HSBC PMI data complied by Markit indicated a continued worsening in performance for South Korea’s manufacturing sector in October. Manufacturers signalled a decline in output for the seventh month in a row, though the rate of decrease eased from the previous month. New orders also fell alongside a solid decline in new business from international markets. Consequently, payroll numbers decreased in October for the first time in 12 months. Downward pressures on selling and input prices remained, with the rate of reduction in input prices the quickest recorded since June 2013.
The HSBC South Korea PMI – a composite indicator designed to provide a single-figure snapshot of the health of the manufacturing sector – posted a reading of 48.7 in October, down from 48.8 in September. Operating conditions faced by South Korean manufacturers have now worsened for the second consecutive month. South Korean manufacturers reported a fall in output for the seventh successive month in October. This was underpinned by a modest fall in new business.
Operating conditions in the Indonesian manufacturing sector worsened in October, reversing the modest improvement reported during September. Contractions in output and new orders mirrored the overall deterioration in business conditions. Staffing levels also fell during the month, while inflationary pressures from input costs and output charges intensified.
Adjusted for seasonal influences, the headline HSBC PMI fell to a 14-month low of 49.2 in October, down from 50.7 in September. Since improving at a survey-record pace during June and July, operating conditions have deteriorated in two of the three subsequent months.
Output at Indonesian manufacturers fell in line with the headline index in October, following the modest growth recorded in September. Moreover, the pace of contraction was the joint-fastest since August 2013, albeit moderate overall. Anecdotal evidence linked drops in production to weaker-than-expected demand. October data reinforced reports of falling demand as new orders received by Indonesian manufacturing firms declined for the second time in the past three months.

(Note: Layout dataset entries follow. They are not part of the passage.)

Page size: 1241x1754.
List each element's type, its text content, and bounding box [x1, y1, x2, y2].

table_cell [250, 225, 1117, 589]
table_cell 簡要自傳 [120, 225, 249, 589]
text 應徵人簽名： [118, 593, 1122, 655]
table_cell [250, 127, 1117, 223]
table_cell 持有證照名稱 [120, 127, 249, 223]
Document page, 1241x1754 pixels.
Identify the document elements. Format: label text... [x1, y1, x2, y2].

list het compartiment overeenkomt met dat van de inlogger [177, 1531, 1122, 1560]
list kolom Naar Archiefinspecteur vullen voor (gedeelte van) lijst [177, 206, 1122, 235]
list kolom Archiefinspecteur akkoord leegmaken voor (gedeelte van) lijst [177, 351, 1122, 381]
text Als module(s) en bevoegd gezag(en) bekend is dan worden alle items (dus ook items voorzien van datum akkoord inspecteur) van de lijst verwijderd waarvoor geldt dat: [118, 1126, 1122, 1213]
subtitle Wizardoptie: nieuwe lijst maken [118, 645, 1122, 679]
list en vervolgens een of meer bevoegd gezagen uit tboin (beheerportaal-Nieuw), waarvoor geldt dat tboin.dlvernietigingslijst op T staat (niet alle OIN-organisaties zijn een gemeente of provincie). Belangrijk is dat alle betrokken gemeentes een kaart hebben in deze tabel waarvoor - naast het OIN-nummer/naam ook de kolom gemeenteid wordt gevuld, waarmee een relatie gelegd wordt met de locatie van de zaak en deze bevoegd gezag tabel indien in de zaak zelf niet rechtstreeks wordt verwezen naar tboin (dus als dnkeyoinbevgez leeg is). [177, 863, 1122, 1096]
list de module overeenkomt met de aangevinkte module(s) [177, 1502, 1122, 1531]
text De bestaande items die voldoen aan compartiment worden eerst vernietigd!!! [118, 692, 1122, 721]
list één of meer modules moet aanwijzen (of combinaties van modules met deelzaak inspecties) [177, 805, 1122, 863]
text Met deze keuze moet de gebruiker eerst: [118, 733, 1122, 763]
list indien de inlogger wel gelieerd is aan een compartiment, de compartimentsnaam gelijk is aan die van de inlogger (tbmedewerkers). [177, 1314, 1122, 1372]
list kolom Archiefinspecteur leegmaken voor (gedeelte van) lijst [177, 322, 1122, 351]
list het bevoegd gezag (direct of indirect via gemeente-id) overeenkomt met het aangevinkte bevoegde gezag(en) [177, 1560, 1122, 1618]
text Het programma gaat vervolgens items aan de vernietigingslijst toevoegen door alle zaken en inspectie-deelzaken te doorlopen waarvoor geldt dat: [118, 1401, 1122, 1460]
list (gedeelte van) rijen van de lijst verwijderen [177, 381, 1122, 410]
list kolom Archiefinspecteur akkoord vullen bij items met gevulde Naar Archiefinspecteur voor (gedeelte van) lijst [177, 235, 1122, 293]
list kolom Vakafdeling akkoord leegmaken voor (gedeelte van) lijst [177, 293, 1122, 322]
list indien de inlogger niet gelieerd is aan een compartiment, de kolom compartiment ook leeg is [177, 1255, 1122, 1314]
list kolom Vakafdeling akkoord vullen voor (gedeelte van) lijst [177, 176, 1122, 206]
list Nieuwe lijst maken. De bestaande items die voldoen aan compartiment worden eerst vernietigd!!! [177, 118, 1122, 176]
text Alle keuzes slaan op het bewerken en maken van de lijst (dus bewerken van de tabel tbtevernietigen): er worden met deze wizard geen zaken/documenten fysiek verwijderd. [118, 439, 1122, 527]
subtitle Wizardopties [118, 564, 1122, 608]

Similarly, new business from abroad decreased during the month, reversing the moderate expansion observed in September. Panel members associated drops in exports with softening demand from key foreign clients.
Continuing the trend observed throughout the past year, business conditions in the Indian manufacturing sector improved in October. Underpinning the latest overall improvement was accelerated growth of output and new orders. Meanwhile, input costs rose at the weakest pace in 17 months.
Adjusted for seasonal influences, the headline HSBC India PMI rebounded from September’s nine-month low of 51.0 to 51.6 in October. The latest reading was consistent with a moderate improvement in business conditions during the month. Sector data highlighted intermediate goods as the best-performing of the three monitored sub-categories.
Amid reports of stronger demand, production at Indian manufacturers rose for the twelfth successive month in October. Moreover, the pace of output growth accelerated from the prior month and was solid overall. By sub-sector, the sharpest expansion was observed in intermediate goods.